Diez años en el comercio de criptomonedas, ya estoy acostumbrado a la intensa volatilidad de las cuentas, pero a las tres de la mañana, mirando la pantalla con solo 702U restantes, mis dedos aún temblaban incontrolablemente.

Y hace tres semanas, aún estaba compartiendo en mi círculo de amigos una captura de pantalla de mi cuenta con 28,000U, y de repente, tras varias liquidaciones, volví a la realidad.

En estos diez años, he experimentado diecisiete liquidaciones. La más dolorosa fue en LUNA, donde se evaporaron 680,000 de la noche a la mañana.

Pero esta vez es diferente: detrás de mí hay más de diez hermanos que confiaron sus ahorros a mí. La pantalla de mi teléfono se iluminó, mi socio Xiao Chen envió un mensaje: “Hermano Tian, ¿qué tal si descansamos un tiempo?” Miré esa frase y no me moví durante veinte minutos.

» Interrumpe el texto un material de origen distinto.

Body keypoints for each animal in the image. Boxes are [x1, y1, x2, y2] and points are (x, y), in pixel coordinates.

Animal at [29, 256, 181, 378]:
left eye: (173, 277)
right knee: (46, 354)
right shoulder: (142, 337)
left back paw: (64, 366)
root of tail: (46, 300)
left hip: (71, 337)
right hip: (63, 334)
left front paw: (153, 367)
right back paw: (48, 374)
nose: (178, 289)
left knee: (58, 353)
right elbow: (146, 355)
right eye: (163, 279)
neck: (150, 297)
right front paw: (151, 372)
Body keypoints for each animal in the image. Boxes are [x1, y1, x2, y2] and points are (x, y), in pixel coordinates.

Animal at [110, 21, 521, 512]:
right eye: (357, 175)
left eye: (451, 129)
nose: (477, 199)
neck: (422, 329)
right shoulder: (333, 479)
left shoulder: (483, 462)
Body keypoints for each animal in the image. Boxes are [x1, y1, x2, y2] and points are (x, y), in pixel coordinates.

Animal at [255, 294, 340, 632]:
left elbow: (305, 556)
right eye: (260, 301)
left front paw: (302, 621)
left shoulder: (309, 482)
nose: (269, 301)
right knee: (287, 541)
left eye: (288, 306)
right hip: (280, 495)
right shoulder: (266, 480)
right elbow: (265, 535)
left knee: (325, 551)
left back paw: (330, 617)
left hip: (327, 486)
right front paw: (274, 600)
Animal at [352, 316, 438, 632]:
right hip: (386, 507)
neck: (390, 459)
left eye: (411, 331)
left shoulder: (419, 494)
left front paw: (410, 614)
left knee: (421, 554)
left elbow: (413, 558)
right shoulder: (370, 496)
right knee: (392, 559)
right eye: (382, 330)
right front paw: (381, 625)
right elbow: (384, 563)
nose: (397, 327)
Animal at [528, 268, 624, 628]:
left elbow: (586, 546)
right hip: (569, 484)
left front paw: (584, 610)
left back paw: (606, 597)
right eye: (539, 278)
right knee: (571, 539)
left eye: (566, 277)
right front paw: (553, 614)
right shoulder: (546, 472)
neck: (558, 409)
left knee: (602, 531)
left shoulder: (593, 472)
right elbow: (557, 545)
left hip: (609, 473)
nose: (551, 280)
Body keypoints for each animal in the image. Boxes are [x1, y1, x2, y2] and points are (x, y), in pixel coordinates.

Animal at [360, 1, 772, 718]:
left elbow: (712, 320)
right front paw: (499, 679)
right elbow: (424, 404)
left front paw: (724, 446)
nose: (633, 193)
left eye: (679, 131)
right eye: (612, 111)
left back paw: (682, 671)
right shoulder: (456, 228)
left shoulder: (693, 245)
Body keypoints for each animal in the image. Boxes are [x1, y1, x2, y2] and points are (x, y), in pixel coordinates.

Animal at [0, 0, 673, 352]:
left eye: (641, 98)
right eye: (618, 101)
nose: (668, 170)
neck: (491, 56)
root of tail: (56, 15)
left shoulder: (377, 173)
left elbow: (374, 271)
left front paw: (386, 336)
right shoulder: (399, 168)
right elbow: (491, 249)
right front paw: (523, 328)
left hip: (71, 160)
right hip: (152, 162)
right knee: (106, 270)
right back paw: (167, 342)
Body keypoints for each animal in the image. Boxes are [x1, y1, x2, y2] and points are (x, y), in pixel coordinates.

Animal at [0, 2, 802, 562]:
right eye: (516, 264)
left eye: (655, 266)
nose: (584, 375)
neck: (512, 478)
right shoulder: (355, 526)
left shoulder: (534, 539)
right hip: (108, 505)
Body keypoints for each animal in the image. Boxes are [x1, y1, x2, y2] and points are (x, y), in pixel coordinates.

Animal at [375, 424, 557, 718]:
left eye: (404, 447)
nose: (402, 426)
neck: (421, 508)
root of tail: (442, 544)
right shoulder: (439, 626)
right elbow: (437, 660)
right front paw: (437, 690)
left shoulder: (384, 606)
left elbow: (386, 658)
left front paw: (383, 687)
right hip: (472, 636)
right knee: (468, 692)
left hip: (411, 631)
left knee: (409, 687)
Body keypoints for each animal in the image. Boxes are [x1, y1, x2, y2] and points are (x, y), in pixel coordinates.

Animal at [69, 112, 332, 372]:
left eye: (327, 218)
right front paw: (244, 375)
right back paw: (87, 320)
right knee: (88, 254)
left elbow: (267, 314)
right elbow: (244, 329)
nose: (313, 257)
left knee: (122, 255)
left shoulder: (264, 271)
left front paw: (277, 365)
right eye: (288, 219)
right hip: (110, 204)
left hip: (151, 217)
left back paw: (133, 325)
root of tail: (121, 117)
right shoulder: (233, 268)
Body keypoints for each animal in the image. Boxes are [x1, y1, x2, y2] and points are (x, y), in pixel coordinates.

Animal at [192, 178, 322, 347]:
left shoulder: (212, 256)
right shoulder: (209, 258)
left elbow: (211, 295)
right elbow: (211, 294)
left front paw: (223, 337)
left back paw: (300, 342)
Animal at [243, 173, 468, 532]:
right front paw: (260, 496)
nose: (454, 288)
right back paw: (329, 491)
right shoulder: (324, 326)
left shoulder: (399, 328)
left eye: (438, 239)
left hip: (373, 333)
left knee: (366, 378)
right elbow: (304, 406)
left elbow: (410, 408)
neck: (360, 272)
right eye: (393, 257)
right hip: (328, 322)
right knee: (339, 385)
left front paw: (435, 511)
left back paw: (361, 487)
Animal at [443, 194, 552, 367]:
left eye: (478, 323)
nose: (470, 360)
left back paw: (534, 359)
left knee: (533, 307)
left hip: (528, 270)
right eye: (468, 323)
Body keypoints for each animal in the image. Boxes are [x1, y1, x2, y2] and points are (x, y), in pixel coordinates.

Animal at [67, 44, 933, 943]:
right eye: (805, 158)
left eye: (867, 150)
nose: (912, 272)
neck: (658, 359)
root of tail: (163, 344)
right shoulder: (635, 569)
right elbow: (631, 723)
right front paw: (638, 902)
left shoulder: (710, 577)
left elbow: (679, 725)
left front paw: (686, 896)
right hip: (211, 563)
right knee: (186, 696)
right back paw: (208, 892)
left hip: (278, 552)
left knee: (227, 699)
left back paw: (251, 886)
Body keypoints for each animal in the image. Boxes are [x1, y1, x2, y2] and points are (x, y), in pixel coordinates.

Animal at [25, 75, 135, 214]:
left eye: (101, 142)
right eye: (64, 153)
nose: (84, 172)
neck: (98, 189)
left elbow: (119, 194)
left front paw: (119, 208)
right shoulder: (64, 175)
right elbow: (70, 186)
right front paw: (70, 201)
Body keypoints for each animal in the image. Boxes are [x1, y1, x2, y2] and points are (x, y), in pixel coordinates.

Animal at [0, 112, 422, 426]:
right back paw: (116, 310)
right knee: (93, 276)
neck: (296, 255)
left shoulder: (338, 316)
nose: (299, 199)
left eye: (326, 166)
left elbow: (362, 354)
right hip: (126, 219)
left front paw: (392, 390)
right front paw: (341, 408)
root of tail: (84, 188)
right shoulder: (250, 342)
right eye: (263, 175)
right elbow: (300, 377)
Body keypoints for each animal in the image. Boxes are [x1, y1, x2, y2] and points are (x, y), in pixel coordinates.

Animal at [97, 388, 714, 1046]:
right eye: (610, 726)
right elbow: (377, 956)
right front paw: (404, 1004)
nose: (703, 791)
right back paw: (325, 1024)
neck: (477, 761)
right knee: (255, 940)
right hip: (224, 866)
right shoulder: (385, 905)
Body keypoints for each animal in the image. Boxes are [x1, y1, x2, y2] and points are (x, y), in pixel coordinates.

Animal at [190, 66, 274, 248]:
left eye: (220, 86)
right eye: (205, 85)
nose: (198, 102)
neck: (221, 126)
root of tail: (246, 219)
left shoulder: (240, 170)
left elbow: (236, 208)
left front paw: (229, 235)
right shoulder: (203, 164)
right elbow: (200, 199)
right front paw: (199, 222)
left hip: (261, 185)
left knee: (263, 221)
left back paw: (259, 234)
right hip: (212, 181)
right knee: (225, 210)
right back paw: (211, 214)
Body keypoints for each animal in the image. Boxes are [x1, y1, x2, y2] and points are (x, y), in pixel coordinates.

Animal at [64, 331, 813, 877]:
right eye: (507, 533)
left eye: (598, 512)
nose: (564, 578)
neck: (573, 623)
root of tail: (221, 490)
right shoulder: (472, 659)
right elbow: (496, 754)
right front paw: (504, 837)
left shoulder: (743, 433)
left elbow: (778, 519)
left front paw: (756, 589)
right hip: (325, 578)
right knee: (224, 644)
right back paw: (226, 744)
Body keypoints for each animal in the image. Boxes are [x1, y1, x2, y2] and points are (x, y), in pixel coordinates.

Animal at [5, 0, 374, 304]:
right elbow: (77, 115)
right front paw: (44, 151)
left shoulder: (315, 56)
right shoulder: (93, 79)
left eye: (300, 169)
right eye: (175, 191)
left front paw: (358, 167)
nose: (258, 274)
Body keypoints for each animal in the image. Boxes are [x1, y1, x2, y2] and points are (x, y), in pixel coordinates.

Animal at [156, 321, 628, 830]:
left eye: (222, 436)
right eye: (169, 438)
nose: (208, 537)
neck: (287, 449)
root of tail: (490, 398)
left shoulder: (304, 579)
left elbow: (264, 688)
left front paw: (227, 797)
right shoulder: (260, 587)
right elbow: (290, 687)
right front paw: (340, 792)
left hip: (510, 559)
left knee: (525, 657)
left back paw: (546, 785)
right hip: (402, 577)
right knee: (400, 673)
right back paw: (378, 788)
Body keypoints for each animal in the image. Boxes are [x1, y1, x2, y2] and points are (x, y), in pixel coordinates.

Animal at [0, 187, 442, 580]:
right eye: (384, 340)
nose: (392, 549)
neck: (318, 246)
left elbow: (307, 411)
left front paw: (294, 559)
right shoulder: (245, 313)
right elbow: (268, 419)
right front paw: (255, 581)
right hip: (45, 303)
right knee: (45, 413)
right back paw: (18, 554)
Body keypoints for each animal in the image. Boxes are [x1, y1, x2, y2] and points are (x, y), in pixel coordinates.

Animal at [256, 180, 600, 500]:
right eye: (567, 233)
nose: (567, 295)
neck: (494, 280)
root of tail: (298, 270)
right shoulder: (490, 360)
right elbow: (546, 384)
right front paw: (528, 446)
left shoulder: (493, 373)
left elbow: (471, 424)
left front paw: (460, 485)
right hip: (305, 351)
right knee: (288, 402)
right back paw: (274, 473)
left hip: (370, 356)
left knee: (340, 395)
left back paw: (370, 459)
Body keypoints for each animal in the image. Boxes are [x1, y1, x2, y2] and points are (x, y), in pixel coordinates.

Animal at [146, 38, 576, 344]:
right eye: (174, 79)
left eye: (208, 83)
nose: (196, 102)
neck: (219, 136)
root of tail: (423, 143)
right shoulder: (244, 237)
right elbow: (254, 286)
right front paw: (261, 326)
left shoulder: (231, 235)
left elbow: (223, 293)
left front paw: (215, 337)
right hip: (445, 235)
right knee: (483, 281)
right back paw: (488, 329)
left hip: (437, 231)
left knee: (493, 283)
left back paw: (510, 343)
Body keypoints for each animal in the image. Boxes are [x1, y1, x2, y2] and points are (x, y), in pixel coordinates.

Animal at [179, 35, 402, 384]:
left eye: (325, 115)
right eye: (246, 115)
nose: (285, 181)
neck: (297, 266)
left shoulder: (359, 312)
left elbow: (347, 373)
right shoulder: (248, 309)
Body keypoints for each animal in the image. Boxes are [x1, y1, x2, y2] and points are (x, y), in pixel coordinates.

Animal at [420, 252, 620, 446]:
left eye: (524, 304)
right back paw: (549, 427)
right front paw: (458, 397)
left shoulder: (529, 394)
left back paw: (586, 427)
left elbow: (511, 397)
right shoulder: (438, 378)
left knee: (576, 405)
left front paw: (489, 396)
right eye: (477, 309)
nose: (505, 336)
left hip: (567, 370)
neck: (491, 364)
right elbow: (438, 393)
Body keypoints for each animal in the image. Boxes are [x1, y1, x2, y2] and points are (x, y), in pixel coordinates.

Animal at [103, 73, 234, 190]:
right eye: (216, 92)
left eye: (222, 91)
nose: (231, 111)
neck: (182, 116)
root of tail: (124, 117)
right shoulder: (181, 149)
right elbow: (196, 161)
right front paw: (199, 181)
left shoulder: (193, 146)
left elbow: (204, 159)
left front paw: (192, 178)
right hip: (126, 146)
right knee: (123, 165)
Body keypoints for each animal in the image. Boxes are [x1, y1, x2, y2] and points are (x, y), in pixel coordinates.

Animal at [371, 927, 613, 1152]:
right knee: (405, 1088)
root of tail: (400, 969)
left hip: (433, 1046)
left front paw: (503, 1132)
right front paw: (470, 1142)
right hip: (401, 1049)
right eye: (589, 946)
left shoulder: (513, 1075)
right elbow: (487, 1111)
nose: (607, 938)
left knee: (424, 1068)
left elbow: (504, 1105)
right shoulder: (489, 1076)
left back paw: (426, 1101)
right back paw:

Esa noche, terminé medio paquete de cigarrillos y finalmente tomé dos decisiones: abandonar para siempre la fantasía de “recuperar lo perdido en una noche” y establecer una disciplina de trading simple al extremo.

La nueva estrategia es tan sencilla que resulta cuestionable: solo operar en el marco de tiempo diario, no abrir posiciones que excedan el 10% en una sola operación, tomar ganancias en tramos a partir de un 20% de ganancia, y operar un máximo de dos veces al día.

Son estas reglas que parecen conservadoras las que nos han permitido crear un milagro.

El viejo Zhang comenzó con 5000U, ejecutando rigurosamente durante 34 días, y su cuenta creció hasta 72,000U;

Xiao Wang se centró en cortos, convirtiendo un capital de 800U en 31,000U;

El hermano Li de Wenzhou logró convertir 15,000U en 198,000U en solo 19 días.

Pero lo que más me conmovió fue el mensaje que me envió el viejo Li ayer: “Hermano Tian, esta es la primera vez en tres años que he tenido ganancias durante cuatro semanas consecutivas, anoche finalmente dormí bien.”

Diez años de altibajos en el mar de criptomonedas, he visto a muchos traders geniales brillar brevemente. El 99% de los fracasos no se deben a perder ante el mercado, sino a sucumbir a su propia avaricia y miedo. Nuestro equipo ha logrado sobrevivir, no porque tengamos habilidades analíticas extraordinarias, sino porque finalmente aprendimos la importancia de la “moderación”.

Ahora, antes de cada orden, siempre hago que mis alumnos respondan tres preguntas: ¿cuánto estás dispuesto a perder en esta operación? ¿En qué punto tomarás ganancias? ¿Qué condiciones te obligarán a salir del mercado?

Nadie puede predecir el mercado con precisión, pero cada uno puede controlar a sí mismo.

Diez años afilando una espada, he comprendido la verdadera clave de la riqueza en el mundo de las criptomonedas: la gestión de fondos y el control emocional, estos dos principios fundamentales son el amuleto que te protege en los mercados alcistas y bajistas.

Antes, me movía a tientas en la oscuridad, ahora tengo la luz en mis manos.